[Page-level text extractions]

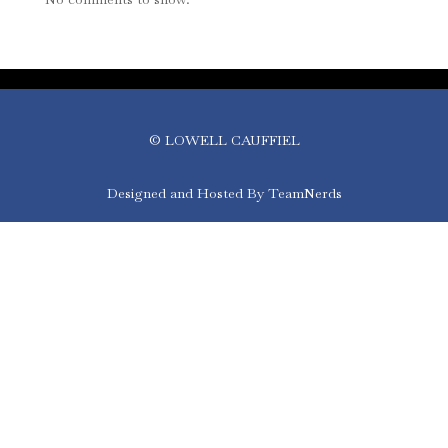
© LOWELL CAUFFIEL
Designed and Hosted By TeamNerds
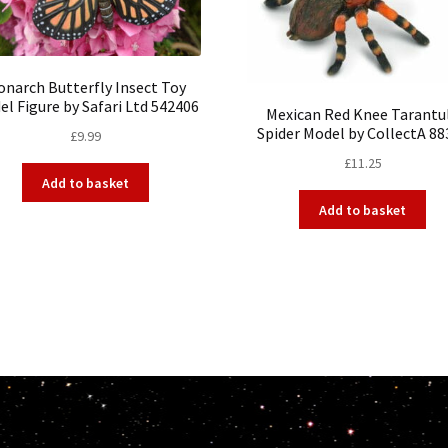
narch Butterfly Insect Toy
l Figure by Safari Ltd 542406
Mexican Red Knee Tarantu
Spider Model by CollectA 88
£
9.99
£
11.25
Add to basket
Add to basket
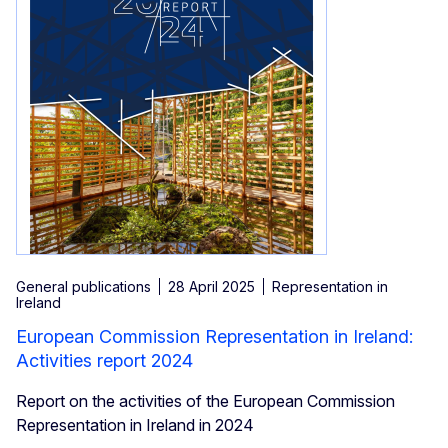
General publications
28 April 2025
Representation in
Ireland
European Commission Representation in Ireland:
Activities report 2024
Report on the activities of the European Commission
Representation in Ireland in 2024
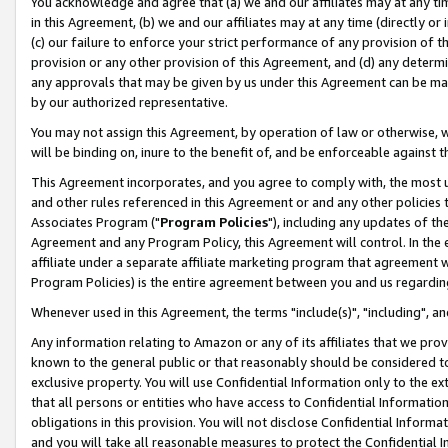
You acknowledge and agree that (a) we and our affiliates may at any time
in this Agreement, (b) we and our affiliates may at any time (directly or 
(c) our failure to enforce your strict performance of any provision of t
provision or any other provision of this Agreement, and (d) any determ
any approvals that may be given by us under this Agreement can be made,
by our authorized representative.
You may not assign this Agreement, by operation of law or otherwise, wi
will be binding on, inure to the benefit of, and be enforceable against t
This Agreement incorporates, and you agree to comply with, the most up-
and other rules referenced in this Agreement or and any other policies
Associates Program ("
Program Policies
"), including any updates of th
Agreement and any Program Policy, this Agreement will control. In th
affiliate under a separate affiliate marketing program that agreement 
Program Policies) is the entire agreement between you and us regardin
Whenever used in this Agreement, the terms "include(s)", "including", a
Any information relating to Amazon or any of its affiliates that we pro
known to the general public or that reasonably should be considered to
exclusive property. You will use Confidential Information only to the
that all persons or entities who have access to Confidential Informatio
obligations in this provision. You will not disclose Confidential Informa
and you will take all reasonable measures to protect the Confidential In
---
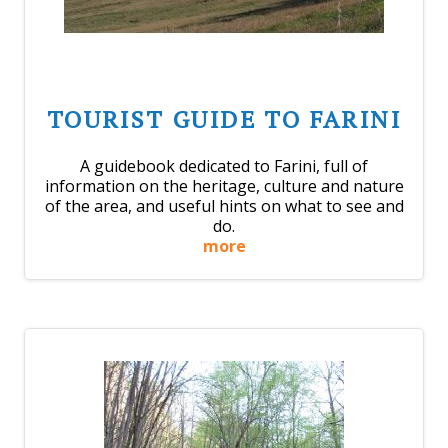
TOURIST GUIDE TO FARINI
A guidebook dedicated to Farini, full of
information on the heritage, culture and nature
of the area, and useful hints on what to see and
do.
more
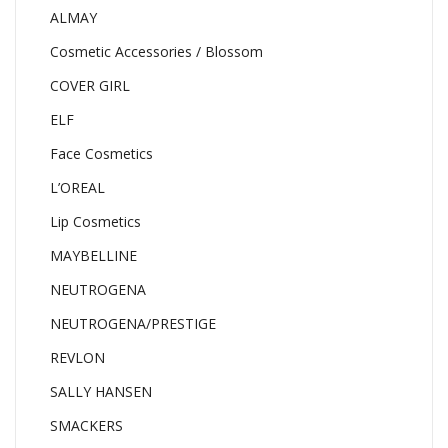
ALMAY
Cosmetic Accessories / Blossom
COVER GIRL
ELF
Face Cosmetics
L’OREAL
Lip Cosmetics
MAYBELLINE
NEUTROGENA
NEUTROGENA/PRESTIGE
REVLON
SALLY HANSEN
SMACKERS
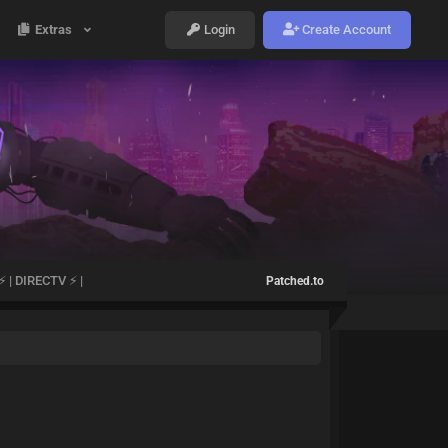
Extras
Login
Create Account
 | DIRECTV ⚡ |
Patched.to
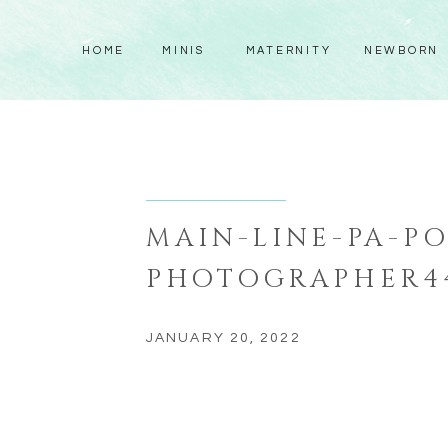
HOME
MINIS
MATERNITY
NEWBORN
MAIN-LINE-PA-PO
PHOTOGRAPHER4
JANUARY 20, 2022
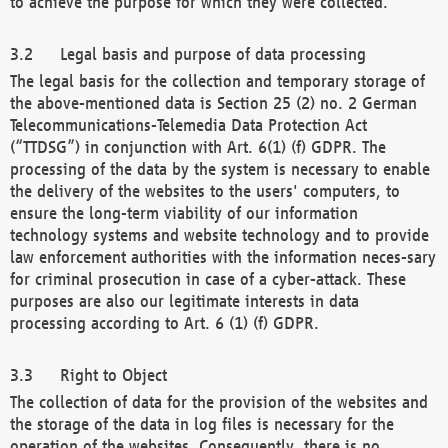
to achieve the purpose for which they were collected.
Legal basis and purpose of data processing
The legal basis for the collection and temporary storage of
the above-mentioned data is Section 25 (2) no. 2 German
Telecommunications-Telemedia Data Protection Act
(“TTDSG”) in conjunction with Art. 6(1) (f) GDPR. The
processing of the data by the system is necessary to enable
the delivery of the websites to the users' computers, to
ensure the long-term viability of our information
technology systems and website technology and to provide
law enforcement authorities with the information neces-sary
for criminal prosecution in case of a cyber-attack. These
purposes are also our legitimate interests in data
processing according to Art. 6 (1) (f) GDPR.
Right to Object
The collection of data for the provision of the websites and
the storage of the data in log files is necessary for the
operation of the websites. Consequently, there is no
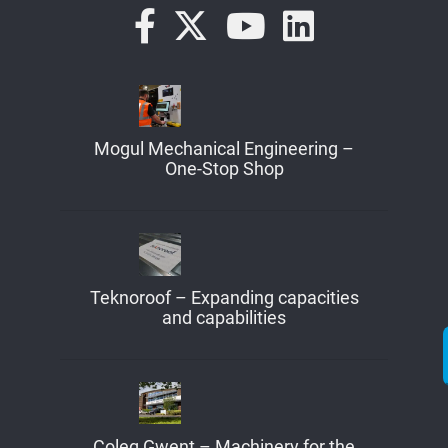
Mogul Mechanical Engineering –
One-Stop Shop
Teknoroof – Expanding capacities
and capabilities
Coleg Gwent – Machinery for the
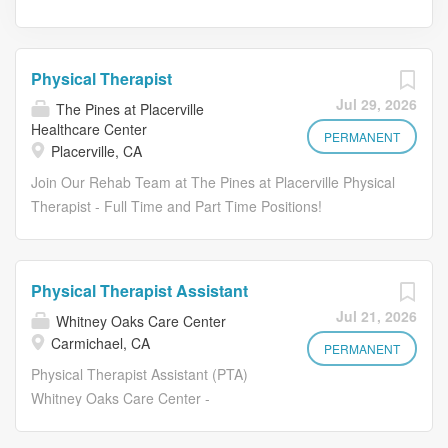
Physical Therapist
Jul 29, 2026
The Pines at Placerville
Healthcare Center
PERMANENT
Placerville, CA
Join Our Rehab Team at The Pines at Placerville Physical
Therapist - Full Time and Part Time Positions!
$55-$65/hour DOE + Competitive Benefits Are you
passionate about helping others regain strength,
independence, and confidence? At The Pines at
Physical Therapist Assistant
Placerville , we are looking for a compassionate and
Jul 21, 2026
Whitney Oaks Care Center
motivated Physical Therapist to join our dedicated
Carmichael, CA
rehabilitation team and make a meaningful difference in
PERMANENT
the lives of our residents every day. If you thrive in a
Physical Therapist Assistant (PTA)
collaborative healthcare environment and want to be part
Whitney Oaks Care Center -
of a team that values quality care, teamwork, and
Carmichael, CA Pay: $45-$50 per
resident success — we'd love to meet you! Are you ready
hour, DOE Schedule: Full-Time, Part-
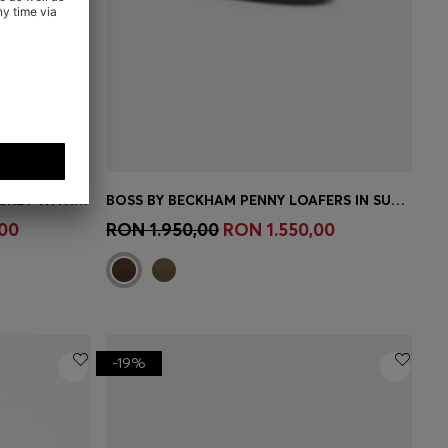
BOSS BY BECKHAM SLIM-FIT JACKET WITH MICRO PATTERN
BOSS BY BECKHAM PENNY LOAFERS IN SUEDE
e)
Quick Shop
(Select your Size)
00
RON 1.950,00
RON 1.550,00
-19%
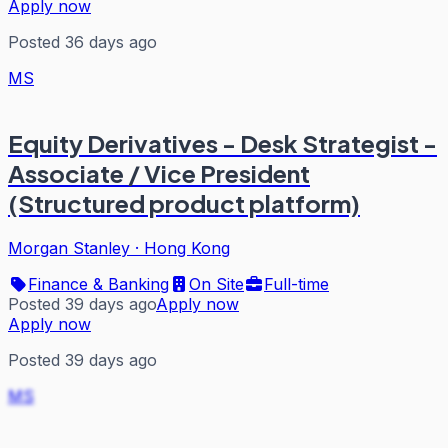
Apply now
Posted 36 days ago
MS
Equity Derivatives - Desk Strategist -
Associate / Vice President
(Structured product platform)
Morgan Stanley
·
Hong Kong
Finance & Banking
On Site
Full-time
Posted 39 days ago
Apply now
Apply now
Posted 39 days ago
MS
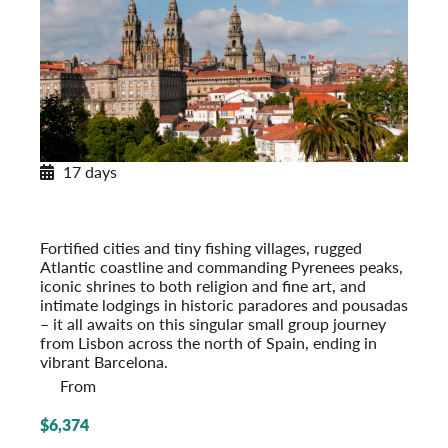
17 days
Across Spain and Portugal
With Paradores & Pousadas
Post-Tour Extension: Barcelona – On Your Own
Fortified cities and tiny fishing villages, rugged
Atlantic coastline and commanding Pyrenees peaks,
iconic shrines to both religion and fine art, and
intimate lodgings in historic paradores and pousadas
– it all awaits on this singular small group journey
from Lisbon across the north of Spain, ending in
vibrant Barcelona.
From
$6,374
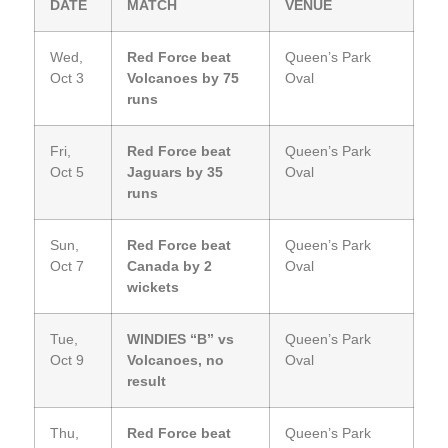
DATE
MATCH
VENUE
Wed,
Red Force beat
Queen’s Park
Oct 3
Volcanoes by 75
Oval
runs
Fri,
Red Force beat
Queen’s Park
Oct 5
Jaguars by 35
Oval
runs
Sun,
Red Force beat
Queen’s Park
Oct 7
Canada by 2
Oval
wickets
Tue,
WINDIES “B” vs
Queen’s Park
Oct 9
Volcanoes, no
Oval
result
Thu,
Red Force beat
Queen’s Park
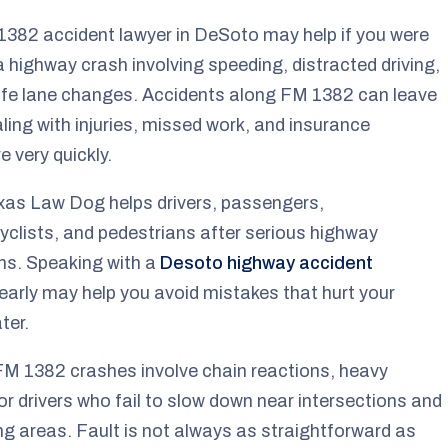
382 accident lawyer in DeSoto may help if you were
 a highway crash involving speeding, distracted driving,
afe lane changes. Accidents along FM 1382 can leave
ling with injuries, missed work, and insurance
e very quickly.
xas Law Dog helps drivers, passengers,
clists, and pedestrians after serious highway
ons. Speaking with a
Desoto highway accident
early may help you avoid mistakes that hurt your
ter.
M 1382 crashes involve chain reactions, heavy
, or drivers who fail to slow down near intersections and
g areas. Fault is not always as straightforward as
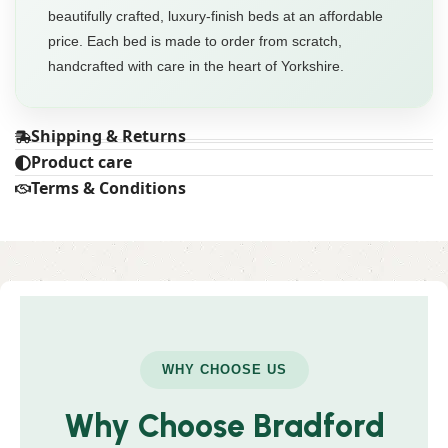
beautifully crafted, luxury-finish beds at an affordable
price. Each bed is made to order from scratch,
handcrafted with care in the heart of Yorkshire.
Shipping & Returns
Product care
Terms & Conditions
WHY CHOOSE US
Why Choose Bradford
---
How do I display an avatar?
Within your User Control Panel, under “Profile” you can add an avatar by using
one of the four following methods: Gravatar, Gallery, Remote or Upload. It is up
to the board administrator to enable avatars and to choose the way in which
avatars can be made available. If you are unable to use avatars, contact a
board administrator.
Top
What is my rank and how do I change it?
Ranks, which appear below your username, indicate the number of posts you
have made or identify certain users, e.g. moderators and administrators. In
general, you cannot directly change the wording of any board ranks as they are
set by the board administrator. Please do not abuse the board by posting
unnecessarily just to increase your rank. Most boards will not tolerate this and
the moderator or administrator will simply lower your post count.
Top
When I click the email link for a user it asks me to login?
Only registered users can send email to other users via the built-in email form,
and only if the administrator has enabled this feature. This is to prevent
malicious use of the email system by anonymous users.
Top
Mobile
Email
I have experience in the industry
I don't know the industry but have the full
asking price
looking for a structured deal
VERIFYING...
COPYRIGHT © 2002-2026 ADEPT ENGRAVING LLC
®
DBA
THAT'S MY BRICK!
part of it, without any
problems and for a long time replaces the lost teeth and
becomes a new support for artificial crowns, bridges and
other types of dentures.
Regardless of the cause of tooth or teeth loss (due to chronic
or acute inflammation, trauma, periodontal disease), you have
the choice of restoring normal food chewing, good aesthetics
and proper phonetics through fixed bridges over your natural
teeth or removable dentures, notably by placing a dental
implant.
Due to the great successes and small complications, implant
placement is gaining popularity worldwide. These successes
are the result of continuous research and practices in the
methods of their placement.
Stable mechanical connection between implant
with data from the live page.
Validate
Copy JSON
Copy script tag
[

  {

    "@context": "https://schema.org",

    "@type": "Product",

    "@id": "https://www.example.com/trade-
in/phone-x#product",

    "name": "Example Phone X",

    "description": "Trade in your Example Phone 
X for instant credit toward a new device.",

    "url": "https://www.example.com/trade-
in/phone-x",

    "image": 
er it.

_Exercise goal_
Using the data above, repeat exactly the lines that begin at the line with "exclusive property. You" and end at the line with "and you will", both ends included.

_Solved exercise_
exclusive property. You will use Confidential Information only to the
that all persons or entities who have access to Confidential Informatio
obligations in this provision. You will not disclose Confidential Informa
and you will take all reasonable measures to protect the Confidential In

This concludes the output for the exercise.